A rocket plane is an aircraft powered by rocket engines. Conventional jets proved better for atmosphere-only flight, but this type of vehicle found its niche application as a reusable spacecraft – most notably as the Space Shuttle program.
Several rocket planes are still operational today, like the SpaceShipTwo, which is meant for suborbital tourist flights. Roscosmos believes such an aircraft may be viable for space missions if equipped with a nuclear power plant, says a memo reviewed by RIA Novosti.
The planning for future development of reusable space system must include considering novel designs like rocket planes with a nuclear-powered engine. Such systems may reshape the market for space launches in the future and create new niches.

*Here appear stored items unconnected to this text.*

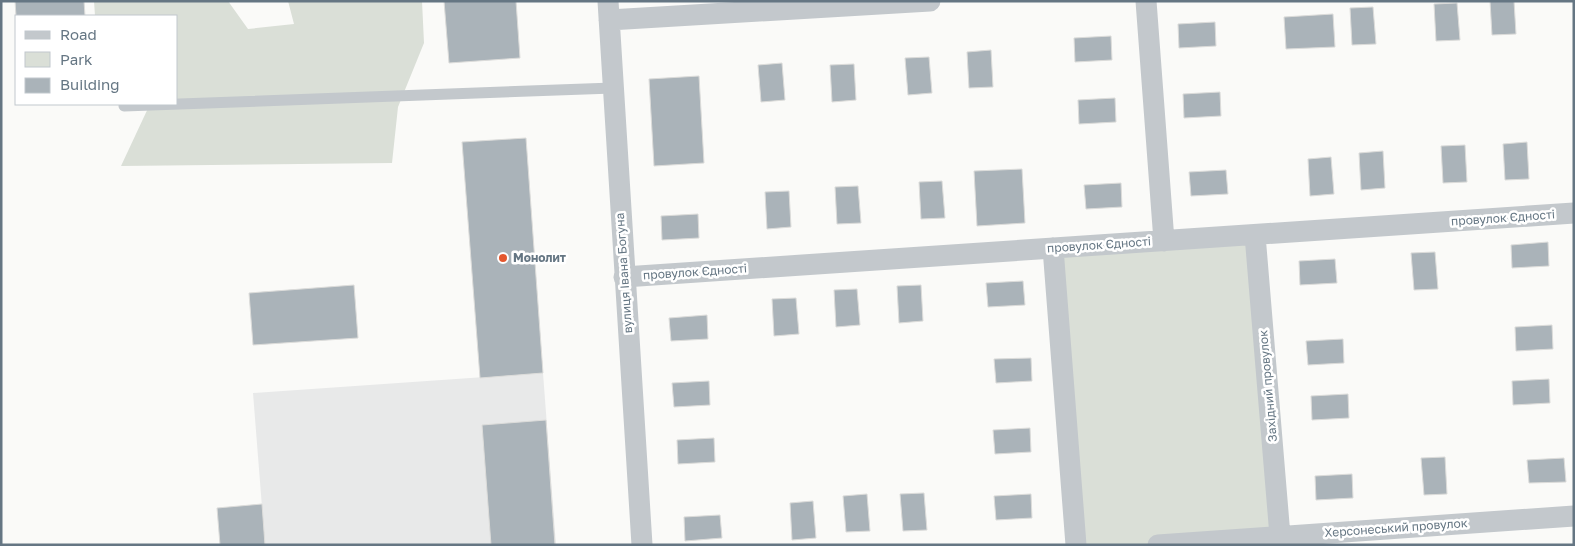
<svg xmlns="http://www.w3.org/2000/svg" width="1575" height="546" font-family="'Golos Text',sans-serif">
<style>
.built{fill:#e8e9e9}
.green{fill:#dadfd7}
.building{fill:#aab3b9;stroke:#dcdcda}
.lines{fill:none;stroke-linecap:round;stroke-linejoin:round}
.service{stroke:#c3c8cc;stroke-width:11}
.minor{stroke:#c3c8cc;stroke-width:21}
.poi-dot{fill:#e4572e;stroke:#fff;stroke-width:2}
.labels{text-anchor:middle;stroke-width:5;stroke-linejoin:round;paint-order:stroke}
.street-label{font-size:12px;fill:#657683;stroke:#fff}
.poi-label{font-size:12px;font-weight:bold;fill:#657683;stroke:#fff;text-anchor:start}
</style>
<rect width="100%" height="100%" fill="#fafaf8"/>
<!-- built -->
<path class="built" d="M 543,373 L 556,545 L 265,545 L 253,393 Z"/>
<!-- green -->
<path class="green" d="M 94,1 L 228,1 L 248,29 L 294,24 L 288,1 L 422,1 L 424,43 L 398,107 L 392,163 L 121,166 L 150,104 L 176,104 L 176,16 L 95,16 Z
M 1255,235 L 1280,536 L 1157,545 L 1076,545 L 1053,248 Z"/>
<!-- building -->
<path class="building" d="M 15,1 L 84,1 L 85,16 L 16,16 Z
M 444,1 L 516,1 L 520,58 L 449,63 Z
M 1490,1 L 1514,1 L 1516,34 L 1492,35 Z
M 1457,3 L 1460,40 L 1436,41 L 1434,4 Z
M 1373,7 L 1376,44 L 1352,45 L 1350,8 Z
M 1333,14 L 1335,47 L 1286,49 L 1284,17 Z
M 1215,22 L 1216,46 L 1179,48 L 1178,24 Z
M 1111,36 L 1112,60 L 1075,62 L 1074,38 Z
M 991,50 L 993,87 L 969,88 L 967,52 Z
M 929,57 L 932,93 L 908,95 L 905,58 Z
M 782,63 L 785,100 L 761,102 L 758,65 Z
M 854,64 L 856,100 L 832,102 L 830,65 Z
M 699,76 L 704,163 L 654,166 L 649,79 Z
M 1220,92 L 1221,116 L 1184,118 L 1183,94 Z
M 1115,98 L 1116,122 L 1079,124 L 1078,100 Z
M 526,138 L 543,373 L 480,378 L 462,142 Z
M 1527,142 L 1529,179 L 1505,180 L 1503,144 Z
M 1465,145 L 1467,182 L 1443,183 L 1441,146 Z
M 1383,151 L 1385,188 L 1361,190 L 1359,153 Z
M 1331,157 L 1334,194 L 1310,196 L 1308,159 Z
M 1022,169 L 1025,223 L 977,226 L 974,171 Z
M 1226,170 L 1228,194 L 1191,196 L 1189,172 Z
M 942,181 L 945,218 L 921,219 L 919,182 Z
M 1121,183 L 1122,207 L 1086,209 L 1084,185 Z
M 858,186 L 861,223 L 837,224 L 835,187 Z
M 789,191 L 791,227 L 767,229 L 765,192 Z
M 698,214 L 699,238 L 662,240 L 661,216 Z
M 1548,242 L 1549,266 L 1512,268 L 1511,245 Z
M 1435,252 L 1438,289 L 1414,290 L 1411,253 Z
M 1335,259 L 1337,283 L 1300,285 L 1299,261 Z
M 1023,281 L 1025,305 L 988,307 L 986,283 Z
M 354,285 L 358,338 L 253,345 L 249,293 Z
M 921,285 L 923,321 L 899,323 L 897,286 Z
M 857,289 L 860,325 L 836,327 L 834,290 Z
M 796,298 L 799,334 L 774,336 L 772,299 Z
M 707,315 L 708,339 L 671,341 L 669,318 Z
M 1552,325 L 1553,349 L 1516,351 L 1515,327 Z
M 1343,339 L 1344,363 L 1308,365 L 1306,341 Z
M 1031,358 L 1032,381 L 996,383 L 994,359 Z
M 1549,379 L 1550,403 L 1513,405 L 1512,381 Z
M 709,381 L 710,405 L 674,407 L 672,383 Z
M 1348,394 L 1349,418 L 1312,420 L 1311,396 Z
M 546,420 L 555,545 L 491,545 L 482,425 Z
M 1030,428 L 1031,452 L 995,454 L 993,430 Z
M 714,438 L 715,462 L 678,464 L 677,440 Z
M 1445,457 L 1447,494 L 1424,495 L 1421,458 Z
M 1564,458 L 1566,482 L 1529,483 L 1527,460 Z
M 1352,474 L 1353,498 L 1316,500 L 1315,476 Z
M 924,493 L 927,530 L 903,531 L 900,494 Z
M 867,494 L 870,531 L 846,532 L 843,496 Z
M 1031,494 L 1032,518 L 996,520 L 994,496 Z
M 813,501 L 816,538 L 792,540 L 790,503 Z
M 262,504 L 265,545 L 220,545 L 217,508 Z
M 720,515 L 722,538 L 685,541 L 684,517 Z"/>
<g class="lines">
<!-- service -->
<path class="service" d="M 124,106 L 613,88"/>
<!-- minor -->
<path class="minor" d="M 608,1 L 642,545
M 1146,1 L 1164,241
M 609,20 L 930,1
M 1255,235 L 1280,536
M 1053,248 L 1076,545
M 624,277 L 1574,213
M 1158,545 L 1574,516"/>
</g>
<!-- markers -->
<circle class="poi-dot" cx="503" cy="258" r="5"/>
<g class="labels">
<!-- street labels -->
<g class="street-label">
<text transform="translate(1503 218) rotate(-4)" y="4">провулок Єдності</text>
<text transform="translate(1099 245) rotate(-4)" y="4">провулок Єдності</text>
<text transform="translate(695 272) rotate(-4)" y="4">провулок Єдності</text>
<text transform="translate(624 273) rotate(-94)" y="4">вулиця Івана Богуна</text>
<text transform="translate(1268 386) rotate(-95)" y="4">Західний провулок</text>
<text transform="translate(1396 528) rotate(-4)" y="4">Херсонеський провулок</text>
</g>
<!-- poi labels -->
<g class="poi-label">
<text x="513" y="262">Монолит</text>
</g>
</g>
<!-- border -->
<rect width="1575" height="546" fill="none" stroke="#657683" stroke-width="5"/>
<!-- legend -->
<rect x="15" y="15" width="162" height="90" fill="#ffffff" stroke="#c1c8cd"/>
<rect x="25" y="31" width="25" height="8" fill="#c3c8cc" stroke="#c1c8cd"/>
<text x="60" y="40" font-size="15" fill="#657683">Road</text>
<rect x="25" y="52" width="25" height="15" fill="#dadfd7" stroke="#c1c8cd"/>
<text x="60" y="65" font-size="15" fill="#657683">Park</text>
<rect x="25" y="78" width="25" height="15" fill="#aab3b9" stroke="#c1c8cd"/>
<text x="60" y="90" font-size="15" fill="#657683">Building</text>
</svg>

The memo says Russia’s experience with creating the Buran spaceplane and similar space systems would come in handy for designing such a craft in the future.
Nuclear power is tricky to use in space, let alone harnessing it to provide propulsion. The USSR experimented with placing small nuclear reactors on its satellites for endurance, but the incident with the Kosmos 954 sat, which malfunctioned and fell in Canada in 1977, showed that potential problems probably outweigh the benefits. Improvements in solar panels made them the to-go power source in space applications while chemical and compressed gas thrusters are used for propulsion.
The picture may be different for long-range space missions, in which a reliable power source, capable of providing propulsion for months rather than minutes would be a huge advantage. Russia is currently working on a project dubbed TEM, a nuclear-powered rocket powered by a megawatt-class nuclear reactor.Also on rt.com Russia ‘tests’ key piece of nuclear space engine to revolutionize long-range missions
RT’s military expert Mikhail Khodarenok says the vague wording of the memo indicates that Roscosmos is far from taking a decision to build a nuclear-propelled spaceplane.
Working on immediate problems like finishing the Vostochny cosmodrome or coping with competition from private space launch companies like Spacex is a greater priority for the Russian space agency, he believes.